Le donne in Italia fanno meno bambini rispetto a tutta l'Europa. La causa di questa bassa fertilità è la stessa indicata negli ultimi studi americani? Molte donne non decidono in maniera autonoma. E subiscono una dimensione precaria, che non permette loro di progettare il futuro. Per motivi diversi, vivono in un mondo in cui i figli non sono più al centro dell'attenzione, individuale o collettiva, e vengono lasciate sole. «Alcune scelgono forzatamente di non avere figli perché non hanno stabilità lavorativa», racconta Stefania Piloni, ginecologa e autrice del libro «Il segreto della Fertilità» (Sperling & Kupfer). «Altre ancora, pur avendo una situazione stabile, preferiscono aspettare. C'è chi, tra loro, fatica a trovare l'uomo giusto che si voglia impegnare, e subisce quindi una sorta di torto biologico. La fertilità di una donna, rispetto a quella degli uomini, a un certo punto finisce».
Ma anche dopo che si è trovato il partner ideale, c'è un ulteriore aspetto. «L'infertilità è ancora sottostimata», afferma Andrea Borini, responsabile clinico e scientifico del Centro di Medicina della Riproduzione del Policlinico San Marco, a Bergamo. «La scelta di ritardare è legata a condizioni di vita che non ti consentono di anticipare la scelta di diventare genitori. Ma con il passare degli anni, l'infertilità diventa un problema per uomini e donne. Ci vorrebbero più informazioni, soprattutto per i maschi che, ancora oggi, non vengono educati a preoccuparsi della loro salute riproduttiva».

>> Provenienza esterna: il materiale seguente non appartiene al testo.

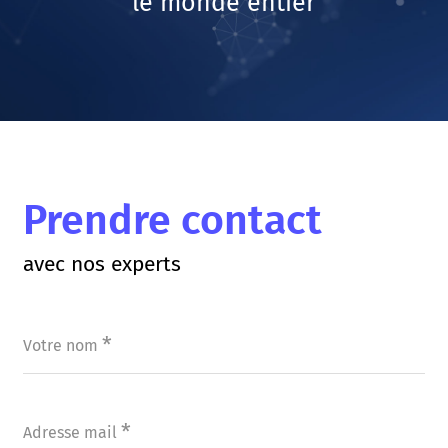
le monde entier
Prendre contact
avec nos experts
*
Votre nom
*
Adresse mail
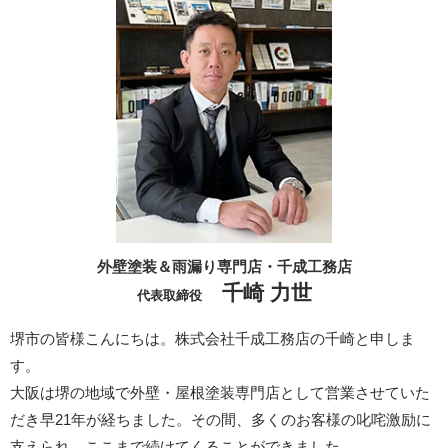
外壁塗装＆雨漏り専門店・千成工務店
千崎 力世
代表取締役
堺市の皆様こんにちは。株式会社千成工務店の千崎と申しま
す。
大阪は堺の地域で外壁・屋根塗装専門店として営業させていた
だき早21年が経ちました。その間、多くのお客様の叱咤激励に
支えられ、ここまで続けてくることができました。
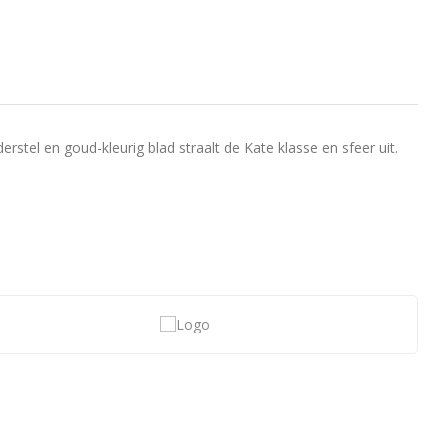
stel en goud-kleurig blad straalt de Kate klasse en sfeer uit.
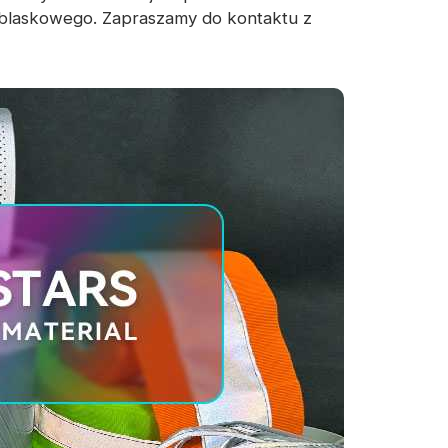
dblaskowego. Zapraszamy do kontaktu z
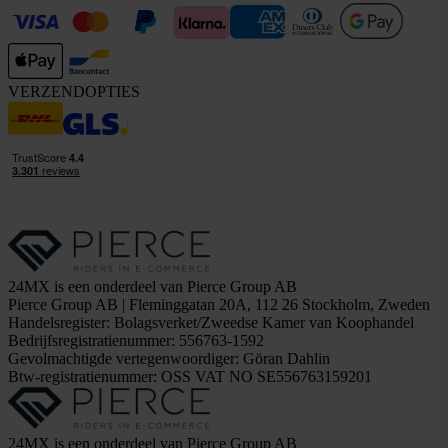
VERZENDOPTIES
24MX is een onderdeel van Pierce Group AB
Pierce Group AB | Fleminggatan 20A, 112 26 Stockholm, Zweden
Handelsregister: Bolagsverket/Zweedse Kamer van Koophandel
Bedrijfsregistratienummer: 556763-1592
Gevolmachtigde vertegenwoordiger: Göran Dahlin
Btw-registratienummer: OSS VAT NO SE556763159201
24MX is een onderdeel van Pierce Group AB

«È bene ricordare che non c'è un unico motivo: ci sono ragioni che hanno a che fare con lo stile di vita, le politiche sociali, le politiche del lavoro e la conciliazione dei ruoli familiari all'interno delle coppie», conferma Marina Mengarelli, sociologa all'Università di Urbino. «Se questi ambiti non funzionano in maniera corretta, si crea una sorta di blocco che frena la natalità».
C'è, però, una dimensione unica che lega tutti questi aspetti. «È l'accesso all'uguaglianza di genere: pari diritti tra uomini e donne», continua Mengarelli. «Senza contare che oggi è più accettabile che una donna possa decidere di non volere figli. Non per tutte è un obiettivo fondamentale». Una scelta una volta impensabile che ora, per fortuna, non viene più stigmatizzata.